▶ [Problem to solve] Your response should be every line from the entries that includes the string "three".

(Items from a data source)
====

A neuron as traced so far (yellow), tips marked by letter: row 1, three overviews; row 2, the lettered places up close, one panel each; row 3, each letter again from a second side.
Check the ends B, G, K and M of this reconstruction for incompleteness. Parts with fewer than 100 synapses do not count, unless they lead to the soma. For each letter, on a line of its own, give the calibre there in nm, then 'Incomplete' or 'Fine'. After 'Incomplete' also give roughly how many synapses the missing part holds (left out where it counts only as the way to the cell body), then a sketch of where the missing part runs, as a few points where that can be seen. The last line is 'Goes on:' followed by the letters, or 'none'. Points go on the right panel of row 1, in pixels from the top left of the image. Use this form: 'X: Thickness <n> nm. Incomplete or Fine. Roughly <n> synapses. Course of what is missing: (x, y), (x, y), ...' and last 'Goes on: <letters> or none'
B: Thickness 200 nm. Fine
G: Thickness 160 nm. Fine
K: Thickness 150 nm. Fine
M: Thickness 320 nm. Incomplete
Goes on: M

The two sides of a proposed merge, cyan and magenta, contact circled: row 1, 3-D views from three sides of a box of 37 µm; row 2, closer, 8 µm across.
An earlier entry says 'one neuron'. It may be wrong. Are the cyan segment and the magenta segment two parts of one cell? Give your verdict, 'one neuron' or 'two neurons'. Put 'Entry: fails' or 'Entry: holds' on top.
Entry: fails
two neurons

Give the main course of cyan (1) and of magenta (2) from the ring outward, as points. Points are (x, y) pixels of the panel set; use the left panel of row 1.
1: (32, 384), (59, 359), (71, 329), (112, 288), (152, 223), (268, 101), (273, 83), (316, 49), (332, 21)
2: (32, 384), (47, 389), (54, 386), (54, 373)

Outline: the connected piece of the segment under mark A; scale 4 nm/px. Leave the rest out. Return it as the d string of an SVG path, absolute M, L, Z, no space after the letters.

====

▶ [Response box]
A neuron as traced so far (yellow), tips marked by letter: row 1, three overviews; row 2, the lettered places up close, one panel each; row 3, each letter again from a second side.
The two sides of a proposed merge, cyan and magenta, contact circled: row 1, 3-D views from three sides of a box of 37 µm; row 2, closer, 8 µm across.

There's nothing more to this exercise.